Saved data entries:
******************************

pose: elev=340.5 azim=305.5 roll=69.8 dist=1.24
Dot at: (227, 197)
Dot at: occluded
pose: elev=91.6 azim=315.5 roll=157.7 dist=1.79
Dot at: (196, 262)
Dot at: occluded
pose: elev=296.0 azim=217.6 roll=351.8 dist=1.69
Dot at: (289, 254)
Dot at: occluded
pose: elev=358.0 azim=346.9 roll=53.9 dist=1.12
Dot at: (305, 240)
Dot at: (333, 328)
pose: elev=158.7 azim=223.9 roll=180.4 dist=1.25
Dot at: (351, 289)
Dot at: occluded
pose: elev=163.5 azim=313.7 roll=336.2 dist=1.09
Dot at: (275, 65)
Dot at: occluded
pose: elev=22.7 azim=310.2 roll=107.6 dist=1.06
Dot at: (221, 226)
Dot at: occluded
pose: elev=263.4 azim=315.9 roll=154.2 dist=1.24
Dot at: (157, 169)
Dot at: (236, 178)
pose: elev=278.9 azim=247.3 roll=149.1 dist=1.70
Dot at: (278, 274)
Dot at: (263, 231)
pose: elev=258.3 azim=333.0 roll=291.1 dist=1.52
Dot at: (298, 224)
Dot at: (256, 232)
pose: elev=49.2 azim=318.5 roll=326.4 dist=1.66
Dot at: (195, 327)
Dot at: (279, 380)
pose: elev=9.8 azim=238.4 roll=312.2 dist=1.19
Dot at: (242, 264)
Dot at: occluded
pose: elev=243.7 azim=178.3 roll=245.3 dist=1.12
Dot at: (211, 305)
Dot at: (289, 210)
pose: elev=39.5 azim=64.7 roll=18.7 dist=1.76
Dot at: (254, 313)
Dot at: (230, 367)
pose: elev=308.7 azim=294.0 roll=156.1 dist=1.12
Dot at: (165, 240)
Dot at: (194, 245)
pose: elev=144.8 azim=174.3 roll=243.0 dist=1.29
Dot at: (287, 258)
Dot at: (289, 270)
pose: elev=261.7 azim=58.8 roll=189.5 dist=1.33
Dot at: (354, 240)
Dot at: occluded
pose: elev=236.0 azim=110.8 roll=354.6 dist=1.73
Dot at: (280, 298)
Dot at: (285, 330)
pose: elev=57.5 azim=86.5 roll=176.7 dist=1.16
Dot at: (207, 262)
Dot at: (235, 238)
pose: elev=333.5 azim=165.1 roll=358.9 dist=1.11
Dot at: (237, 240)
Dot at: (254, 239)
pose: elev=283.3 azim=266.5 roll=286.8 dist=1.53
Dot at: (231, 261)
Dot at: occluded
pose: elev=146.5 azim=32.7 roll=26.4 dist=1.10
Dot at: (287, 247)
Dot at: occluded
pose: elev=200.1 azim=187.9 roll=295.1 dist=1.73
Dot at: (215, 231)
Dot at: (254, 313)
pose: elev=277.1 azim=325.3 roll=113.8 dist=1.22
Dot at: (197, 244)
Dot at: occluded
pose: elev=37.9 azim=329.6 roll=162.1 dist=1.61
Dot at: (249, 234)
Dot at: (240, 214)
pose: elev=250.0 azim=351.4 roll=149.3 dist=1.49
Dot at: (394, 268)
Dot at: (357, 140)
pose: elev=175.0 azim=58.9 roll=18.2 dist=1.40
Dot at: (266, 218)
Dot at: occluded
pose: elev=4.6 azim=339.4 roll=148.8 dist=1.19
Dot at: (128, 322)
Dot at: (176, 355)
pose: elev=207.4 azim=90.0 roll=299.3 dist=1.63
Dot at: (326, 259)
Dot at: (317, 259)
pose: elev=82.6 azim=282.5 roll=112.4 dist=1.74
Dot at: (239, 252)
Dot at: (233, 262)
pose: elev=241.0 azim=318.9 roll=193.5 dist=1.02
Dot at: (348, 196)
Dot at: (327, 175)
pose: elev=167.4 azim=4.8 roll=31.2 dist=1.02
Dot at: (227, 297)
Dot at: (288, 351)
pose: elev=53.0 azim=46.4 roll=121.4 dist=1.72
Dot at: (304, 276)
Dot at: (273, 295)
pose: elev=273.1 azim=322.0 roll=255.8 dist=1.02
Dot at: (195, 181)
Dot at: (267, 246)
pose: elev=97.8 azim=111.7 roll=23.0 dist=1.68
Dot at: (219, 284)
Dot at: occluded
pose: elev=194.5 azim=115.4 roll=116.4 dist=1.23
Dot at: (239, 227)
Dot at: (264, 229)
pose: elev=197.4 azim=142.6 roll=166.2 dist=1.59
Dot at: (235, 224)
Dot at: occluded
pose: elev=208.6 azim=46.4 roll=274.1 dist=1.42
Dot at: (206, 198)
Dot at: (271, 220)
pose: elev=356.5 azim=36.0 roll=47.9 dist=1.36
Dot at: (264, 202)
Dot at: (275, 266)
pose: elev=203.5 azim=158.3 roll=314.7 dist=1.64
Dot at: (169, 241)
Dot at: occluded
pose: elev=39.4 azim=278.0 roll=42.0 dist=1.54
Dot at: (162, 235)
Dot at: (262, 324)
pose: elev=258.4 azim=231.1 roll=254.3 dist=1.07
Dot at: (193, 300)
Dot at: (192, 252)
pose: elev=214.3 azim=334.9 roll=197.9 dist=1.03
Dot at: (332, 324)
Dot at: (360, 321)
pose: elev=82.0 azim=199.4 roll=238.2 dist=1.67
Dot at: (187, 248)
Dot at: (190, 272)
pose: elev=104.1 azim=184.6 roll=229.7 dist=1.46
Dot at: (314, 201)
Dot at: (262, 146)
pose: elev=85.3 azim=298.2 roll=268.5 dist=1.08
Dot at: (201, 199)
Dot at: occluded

******************************

**WORK TO BE COMPLETED:**
Rewrite the listing above, changing every "dist" to "distance" and leaving everything else untouched.

**EXERCISE SOLUTION:**
pose: elev=340.5 azim=305.5 roll=69.8 distance=1.24
Dot at: (227, 197)
Dot at: occluded
pose: elev=91.6 azim=315.5 roll=157.7 distance=1.79
Dot at: (196, 262)
Dot at: occluded
pose: elev=296.0 azim=217.6 roll=351.8 distance=1.69
Dot at: (289, 254)
Dot at: occluded
pose: elev=358.0 azim=346.9 roll=53.9 distance=1.12
Dot at: (305, 240)
Dot at: (333, 328)
pose: elev=158.7 azim=223.9 roll=180.4 distance=1.25
Dot at: (351, 289)
Dot at: occluded
pose: elev=163.5 azim=313.7 roll=336.2 distance=1.09
Dot at: (275, 65)
Dot at: occluded
pose: elev=22.7 azim=310.2 roll=107.6 distance=1.06
Dot at: (221, 226)
Dot at: occluded
pose: elev=263.4 azim=315.9 roll=154.2 distance=1.24
Dot at: (157, 169)
Dot at: (236, 178)
pose: elev=278.9 azim=247.3 roll=149.1 distance=1.70
Dot at: (278, 274)
Dot at: (263, 231)
pose: elev=258.3 azim=333.0 roll=291.1 distance=1.52
Dot at: (298, 224)
Dot at: (256, 232)
pose: elev=49.2 azim=318.5 roll=326.4 distance=1.66
Dot at: (195, 327)
Dot at: (279, 380)
pose: elev=9.8 azim=238.4 roll=312.2 distance=1.19
Dot at: (242, 264)
Dot at: occluded
pose: elev=243.7 azim=178.3 roll=245.3 distance=1.12
Dot at: (211, 305)
Dot at: (289, 210)
pose: elev=39.5 azim=64.7 roll=18.7 distance=1.76
Dot at: (254, 313)
Dot at: (230, 367)
pose: elev=308.7 azim=294.0 roll=156.1 distance=1.12
Dot at: (165, 240)
Dot at: (194, 245)
pose: elev=144.8 azim=174.3 roll=243.0 distance=1.29
Dot at: (287, 258)
Dot at: (289, 270)
pose: elev=261.7 azim=58.8 roll=189.5 distance=1.33
Dot at: (354, 240)
Dot at: occluded
pose: elev=236.0 azim=110.8 roll=354.6 distance=1.73
Dot at: (280, 298)
Dot at: (285, 330)
pose: elev=57.5 azim=86.5 roll=176.7 distance=1.16
Dot at: (207, 262)
Dot at: (235, 238)
pose: elev=333.5 azim=165.1 roll=358.9 distance=1.11
Dot at: (237, 240)
Dot at: (254, 239)
pose: elev=283.3 azim=266.5 roll=286.8 distance=1.53
Dot at: (231, 261)
Dot at: occluded
pose: elev=146.5 azim=32.7 roll=26.4 distance=1.10
Dot at: (287, 247)
Dot at: occluded
pose: elev=200.1 azim=187.9 roll=295.1 distance=1.73
Dot at: (215, 231)
Dot at: (254, 313)
pose: elev=277.1 azim=325.3 roll=113.8 distance=1.22
Dot at: (197, 244)
Dot at: occluded
pose: elev=37.9 azim=329.6 roll=162.1 distance=1.61
Dot at: (249, 234)
Dot at: (240, 214)
pose: elev=250.0 azim=351.4 roll=149.3 distance=1.49
Dot at: (394, 268)
Dot at: (357, 140)
pose: elev=175.0 azim=58.9 roll=18.2 distance=1.40
Dot at: (266, 218)
Dot at: occluded
pose: elev=4.6 azim=339.4 roll=148.8 distance=1.19
Dot at: (128, 322)
Dot at: (176, 355)
pose: elev=207.4 azim=90.0 roll=299.3 distance=1.63
Dot at: (326, 259)
Dot at: (317, 259)
pose: elev=82.6 azim=282.5 roll=112.4 distance=1.74
Dot at: (239, 252)
Dot at: (233, 262)
pose: elev=241.0 azim=318.9 roll=193.5 distance=1.02
Dot at: (348, 196)
Dot at: (327, 175)
pose: elev=167.4 azim=4.8 roll=31.2 distance=1.02
Dot at: (227, 297)
Dot at: (288, 351)
pose: elev=53.0 azim=46.4 roll=121.4 distance=1.72
Dot at: (304, 276)
Dot at: (273, 295)
pose: elev=273.1 azim=322.0 roll=255.8 distance=1.02
Dot at: (195, 181)
Dot at: (267, 246)
pose: elev=97.8 azim=111.7 roll=23.0 distance=1.68
Dot at: (219, 284)
Dot at: occluded
pose: elev=194.5 azim=115.4 roll=116.4 distance=1.23
Dot at: (239, 227)
Dot at: (264, 229)
pose: elev=197.4 azim=142.6 roll=166.2 distance=1.59
Dot at: (235, 224)
Dot at: occluded
pose: elev=208.6 azim=46.4 roll=274.1 distance=1.42
Dot at: (206, 198)
Dot at: (271, 220)
pose: elev=356.5 azim=36.0 roll=47.9 distance=1.36
Dot at: (264, 202)
Dot at: (275, 266)
pose: elev=203.5 azim=158.3 roll=314.7 distance=1.64
Dot at: (169, 241)
Dot at: occluded
pose: elev=39.4 azim=278.0 roll=42.0 distance=1.54
Dot at: (162, 235)
Dot at: (262, 324)
pose: elev=258.4 azim=231.1 roll=254.3 distance=1.07
Dot at: (193, 300)
Dot at: (192, 252)
pose: elev=214.3 azim=334.9 roll=197.9 distance=1.03
Dot at: (332, 324)
Dot at: (360, 321)
pose: elev=82.0 azim=199.4 roll=238.2 distance=1.67
Dot at: (187, 248)
Dot at: (190, 272)
pose: elev=104.1 azim=184.6 roll=229.7 distance=1.46
Dot at: (314, 201)
Dot at: (262, 146)
pose: elev=85.3 azim=298.2 roll=268.5 distance=1.08
Dot at: (201, 199)
Dot at: occluded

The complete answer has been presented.